My point, without going into any extra work, if you look at the stock intake, the pickup is on the passenger side of the van up high right past the radiator and is basically sitting right next to the hot engine, and is essentially picking up hot air. The air has to travel through 3 90 degree angles in order to get to the airbox. If you look at where the the intake tub hits the box, there is really no difference as to where it would pick up air if you removed it as compared to where the hose picks it up. In reality, you would be picking up air that is a little lower, since that sits lower, and everyone knows, hot air rises, so it would actually probably be a slight bit cooler and cold air makes for a cleaner burn. By removing the tubing, you are removing restriction, therefore freeing up power and at normal driving conditions, you should also experience improved fuel economy. Now as the K&N was saying, it depends on the driving condition. Normal driving you will notice better fuel economy, but when you punch it, you'll notice more power. Basically by removing the intake, you have a short ram intake like you see on some cars, but they just have a cone filter and a short pipe directly under the hood.

If you want to really improve things, rig up a pipe to hook onto your box and have it going down to pick up air from the lowest point possible or route it someway to the grill (though it doesn't look like there is any room that way), or get a hood scoop and route it that way.

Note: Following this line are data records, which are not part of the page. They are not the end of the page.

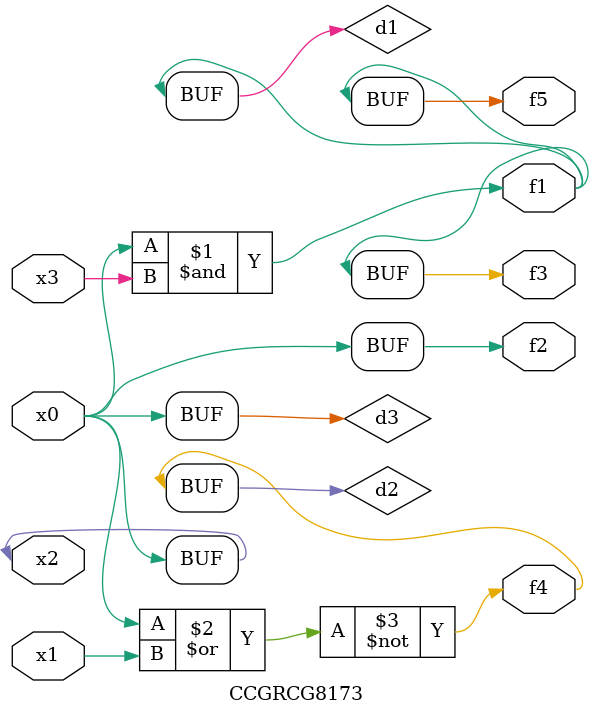
<source format=v>
module CCGRCG8173(
	input x0, x1, x2, x3,
	output f1, f2, f3, f4, f5
);

	wire d1, d2, d3;

	and (d1, x2, x3);
	nor (d2, x0, x1);
	buf (d3, x0, x2);
	assign f1 = d1;
	assign f2 = d3;
	assign f3 = d1;
	assign f4 = d2;
	assign f5 = d1;
endmodule

</source>
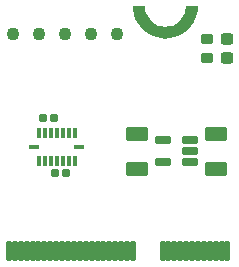
<source format=gbr>
%TF.GenerationSoftware,KiCad,Pcbnew,9.0.0*%
%TF.CreationDate,2025-05-22T16:07:54+04:00*%
%TF.ProjectId,02_03_sensor_IMU_BMI088,30325f30-335f-4736-956e-736f725f494d,rev?*%
%TF.SameCoordinates,Original*%
%TF.FileFunction,Soldermask,Top*%
%TF.FilePolarity,Negative*%
%FSLAX46Y46*%
G04 Gerber Fmt 4.6, Leading zero omitted, Abs format (unit mm)*
G04 Created by KiCad (PCBNEW 9.0.0) date 2025-05-22 16:07:54*
%MOMM*%
%LPD*%
G01*
G04 APERTURE LIST*
G04 Aperture macros list*
%AMRoundRect*
0 Rectangle with rounded corners*
0 $1 Rounding radius*
0 $2 $3 $4 $5 $6 $7 $8 $9 X,Y pos of 4 corners*
0 Add a 4 corners polygon primitive as box body*
4,1,4,$2,$3,$4,$5,$6,$7,$8,$9,$2,$3,0*
0 Add four circle primitives for the rounded corners*
1,1,$1+$1,$2,$3*
1,1,$1+$1,$4,$5*
1,1,$1+$1,$6,$7*
1,1,$1+$1,$8,$9*
0 Add four rect primitives between the rounded corners*
20,1,$1+$1,$2,$3,$4,$5,0*
20,1,$1+$1,$4,$5,$6,$7,0*
20,1,$1+$1,$6,$7,$8,$9,0*
20,1,$1+$1,$8,$9,$2,$3,0*%
G04 Aperture macros list end*
%ADD10C,0.000000*%
%ADD11RoundRect,0.101600X0.175000X0.725000X-0.175000X0.725000X-0.175000X-0.725000X0.175000X-0.725000X0*%
%ADD12C,0.657200*%
%ADD13RoundRect,0.243750X-0.281250X0.243750X-0.281250X-0.243750X0.281250X-0.243750X0.281250X0.243750X0*%
%ADD14C,1.100000*%
%ADD15RoundRect,0.050000X-0.125006X-0.400000X0.125006X-0.400000X0.125006X0.400000X-0.125006X0.400000X0*%
%ADD16RoundRect,0.050000X0.400000X-0.125006X0.400000X0.125006X-0.400000X0.125006X-0.400000X-0.125006X0*%
%ADD17RoundRect,0.050000X0.125006X0.400000X-0.125006X0.400000X-0.125006X-0.400000X0.125006X-0.400000X0*%
%ADD18RoundRect,0.050000X-0.400000X0.125006X-0.400000X-0.125006X0.400000X-0.125006X0.400000X0.125006X0*%
%ADD19RoundRect,0.175000X0.537500X0.175000X-0.537500X0.175000X-0.537500X-0.175000X0.537500X-0.175000X0*%
%ADD20RoundRect,0.225000X-0.300000X0.225000X-0.300000X-0.225000X0.300000X-0.225000X0.300000X0.225000X0*%
%ADD21RoundRect,0.165000X-0.165000X-0.195000X0.165000X-0.195000X0.165000X0.195000X-0.165000X0.195000X0*%
%ADD22RoundRect,0.271739X0.678261X-0.353261X0.678261X0.353261X-0.678261X0.353261X-0.678261X-0.353261X0*%
%ADD23RoundRect,0.165000X0.165000X0.195000X-0.165000X0.195000X-0.165000X-0.195000X0.165000X-0.195000X0*%
G04 APERTURE END LIST*
D10*
%TO.C,J1*%
G36*
X150777686Y-92669501D02*
G01*
X150856638Y-92964152D01*
X150985556Y-93240617D01*
X151160522Y-93490495D01*
X151376222Y-93706195D01*
X151626100Y-93881161D01*
X151902565Y-94010079D01*
X152197216Y-94089031D01*
X152501100Y-94115617D01*
X152804984Y-94089031D01*
X153099635Y-94010079D01*
X153376100Y-93881161D01*
X153625978Y-93706195D01*
X153841678Y-93490495D01*
X154016644Y-93240617D01*
X154145562Y-92964152D01*
X154251100Y-92365617D01*
X155251100Y-92365617D01*
X155227573Y-92724564D01*
X155157396Y-93077369D01*
X155041769Y-93417996D01*
X154882670Y-93740617D01*
X154682822Y-94039711D01*
X154445644Y-94310161D01*
X154175194Y-94547339D01*
X153876100Y-94747187D01*
X153553479Y-94906286D01*
X153212852Y-95021913D01*
X152501100Y-95115617D01*
X152142153Y-95092090D01*
X151789348Y-95021913D01*
X151448721Y-94906286D01*
X151126100Y-94747187D01*
X150827006Y-94547339D01*
X150556556Y-94310161D01*
X150319378Y-94039711D01*
X150119530Y-93740617D01*
X149960431Y-93417996D01*
X149844804Y-93077369D01*
X149774627Y-92724564D01*
X149751100Y-92365617D01*
X150751100Y-92365617D01*
X150777686Y-92669501D01*
G37*
%TD*%
D11*
%TO.C,J1*%
X157751100Y-113090617D03*
X157251100Y-113090617D03*
X156751100Y-113090617D03*
X156251100Y-113090617D03*
X155751100Y-113090617D03*
X155251100Y-113090617D03*
X154751100Y-113090617D03*
X154251100Y-113090617D03*
X153751100Y-113090617D03*
X153251100Y-113090617D03*
X152751100Y-113090617D03*
X152251100Y-113090617D03*
X149751100Y-113090617D03*
X149251100Y-113090617D03*
X148751100Y-113090617D03*
X148251100Y-113090617D03*
X147751100Y-113090617D03*
X147251100Y-113090617D03*
X146751100Y-113090617D03*
X146251100Y-113090617D03*
X145751100Y-113090617D03*
X145251100Y-113090617D03*
X144751100Y-113090617D03*
X144251100Y-113090617D03*
X143751100Y-113090617D03*
X143251100Y-113090617D03*
X142751100Y-113090617D03*
X142251100Y-113090617D03*
X141751100Y-113090617D03*
X141251100Y-113090617D03*
X140751100Y-113090617D03*
X140251100Y-113090617D03*
X139751100Y-113090617D03*
X139251100Y-113090617D03*
D12*
X150401100Y-93365617D03*
X152501100Y-94665617D03*
X154601100Y-93365617D03*
%TD*%
D13*
%TO.C,D1*%
X157700000Y-95168700D03*
X157700000Y-96743700D03*
%TD*%
D14*
%TO.C,CS2*%
X144000000Y-94700000D03*
%TD*%
D15*
%TO.C,U1*%
X141802159Y-103100102D03*
X142302032Y-103100102D03*
X142802159Y-103100102D03*
X143302032Y-103100102D03*
X143802159Y-103100102D03*
X144302032Y-103100102D03*
X144802159Y-103100102D03*
D16*
X145214910Y-104300000D03*
D17*
X144802159Y-105499898D03*
X144302032Y-105499898D03*
X143802159Y-105499898D03*
X143302032Y-105499898D03*
X142802159Y-105499898D03*
X142302032Y-105499898D03*
X141802159Y-105499898D03*
D18*
X141385090Y-104300000D03*
%TD*%
D14*
%TO.C,SCK*%
X146200000Y-94700000D03*
%TD*%
D19*
%TO.C,U2*%
X154575000Y-105600000D03*
X154575000Y-104650000D03*
X154575000Y-103700000D03*
X152300000Y-103700000D03*
X152300000Y-105600000D03*
%TD*%
D14*
%TO.C,MISO*%
X141800000Y-94700000D03*
%TD*%
D20*
%TO.C,R1*%
X156026200Y-95131200D03*
X156026200Y-96781200D03*
%TD*%
D21*
%TO.C,C2*%
X142120000Y-101800000D03*
X143080000Y-101800000D03*
%TD*%
D14*
%TO.C,CS1*%
X139600000Y-94700000D03*
%TD*%
D22*
%TO.C,C3*%
X156800000Y-106175000D03*
X156800000Y-103225000D03*
%TD*%
%TO.C,C4*%
X150100000Y-106175000D03*
X150100000Y-103225000D03*
%TD*%
D14*
%TO.C,MOSI*%
X148400000Y-94700000D03*
%TD*%
D23*
%TO.C,C1*%
X144080000Y-106500000D03*
X143120000Y-106500000D03*
%TD*%
M02*

</source>
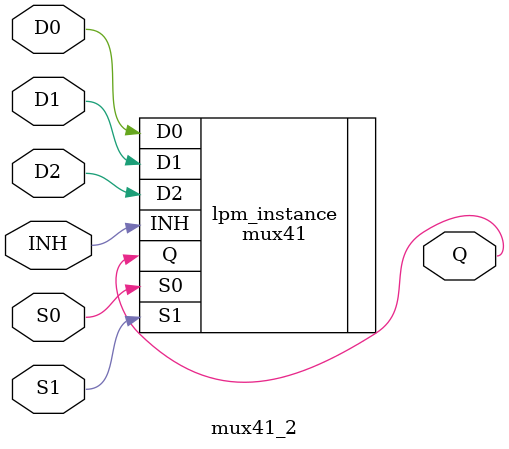
<source format=v>



module mux41_2(S0,D2,S1,D0,INH,D1,Q);
input S0;
input D2;
input S1;
input D0;
input INH;
input D1;
output Q;

mux41	lpm_instance(.S0(S0),.D2(D2),.S1(S1),.D0(D0),.INH(INH),.D1(D1),.Q(Q));

endmodule

</source>
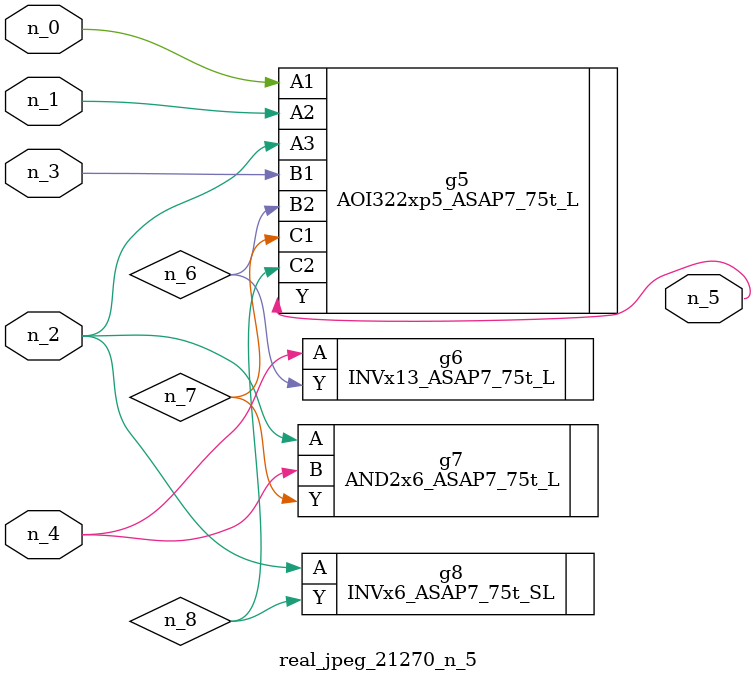
<source format=v>
module real_jpeg_21270_n_5 (n_4, n_0, n_1, n_2, n_3, n_5);

input n_4;
input n_0;
input n_1;
input n_2;
input n_3;

output n_5;

wire n_8;
wire n_6;
wire n_7;

AOI322xp5_ASAP7_75t_L g5 ( 
.A1(n_0),
.A2(n_1),
.A3(n_2),
.B1(n_3),
.B2(n_6),
.C1(n_7),
.C2(n_8),
.Y(n_5)
);

AND2x6_ASAP7_75t_L g7 ( 
.A(n_2),
.B(n_4),
.Y(n_7)
);

INVx6_ASAP7_75t_SL g8 ( 
.A(n_2),
.Y(n_8)
);

INVx13_ASAP7_75t_L g6 ( 
.A(n_4),
.Y(n_6)
);


endmodule
</source>
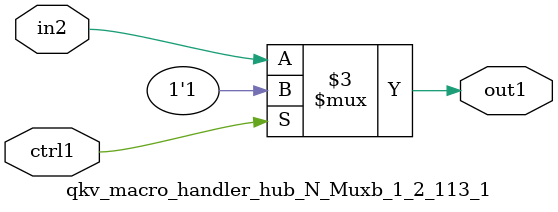
<source format=v>

`timescale 1ps / 1ps


module qkv_macro_handler_hub_N_Muxb_1_2_113_1( in2, ctrl1, out1 );

    input in2;
    input ctrl1;
    output out1;
    reg out1;

    
    // rtl_process:qkv_macro_handler_hub_N_Muxb_1_2_113_1/qkv_macro_handler_hub_N_Muxb_1_2_113_1_thread_1
    always @*
      begin : qkv_macro_handler_hub_N_Muxb_1_2_113_1_thread_1
        case (ctrl1) 
          1'b1: 
            begin
              out1 = 1'b1;
            end
          default: 
            begin
              out1 = in2;
            end
        endcase
      end

endmodule



</source>
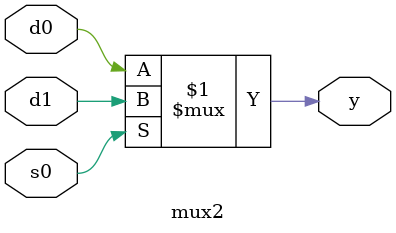
<source format=sv>

module mux2(input logic d0,d1,s0,output logic y);

assign y=s0?d1:d0;

endmodule

</source>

The only thing that air intake tube is good for is quieting your engine some, about the same as the two resonators they put on your exhaust. Remove those and you'll also see better mileage and horsepower when you tromp it.
 

·
Registered
Joined
·
52 Posts
Discussion Starter #9
Just another thought on the air mixture topic. All new cars have MAFS, temp sensors, etc that monitor the amount of air, etc and send that info to the ECU so it will adjust the fuel to keep it at the optimal level, and as we all know most vehicles are made as a compromise to fuel economy and HP. The point of items like K&N and air intakes is to free up restriction. An engine has to **** air in, and push exhaust out. The more restriction on either end, the more power and fuel you have to use just to move the air. Someone stated before and engine is just a big air pump, which it is. Here is where the driving condition comes into play. Normal driving while freeing up restriction, uses less power and less fuel, the engine doesn't have to work as hard to get the air or move it out. Now when you tromp it, you have a whole lot more air coming in, so you will use more fuel, but you're getting more power. If you can get more cold air in, you get better combustion because cold air is more condensed. Putting in the filter allows more air to pass in, but removing the air tube, just removes the restriction, that same amount of air will come in.
 

·
Registered
Joined
·
52 Posts
Discussion Starter #10
Ok I had to laugh when I saw my last post, it **** out s-u-c-k..lol. I didn't realize that was a dirty word. Anyway, here is the report after removing that. Can notice a little more low end torque and better throttle response. When you have to tromp on it, you will notice a little more aggressive engine sound. Now on my previous fill up before I had the K&N and removed that intake tube, I averaged 13 mpg. I know it sucks but I only have 1800 miles on it so far so it's not broke in and I do mostly city driving. Makes me miss my little Mazda Mx-3, but that isn't good at hauling around kids. This time around I was just at 16 mpg, which is what the sticker says it is supposed to get for City, which is much better. I also changed the oil from that time to this, plus I didn't have to have it warming up like I did a couple times during the last fill up, but there was definatly a fuel improvement.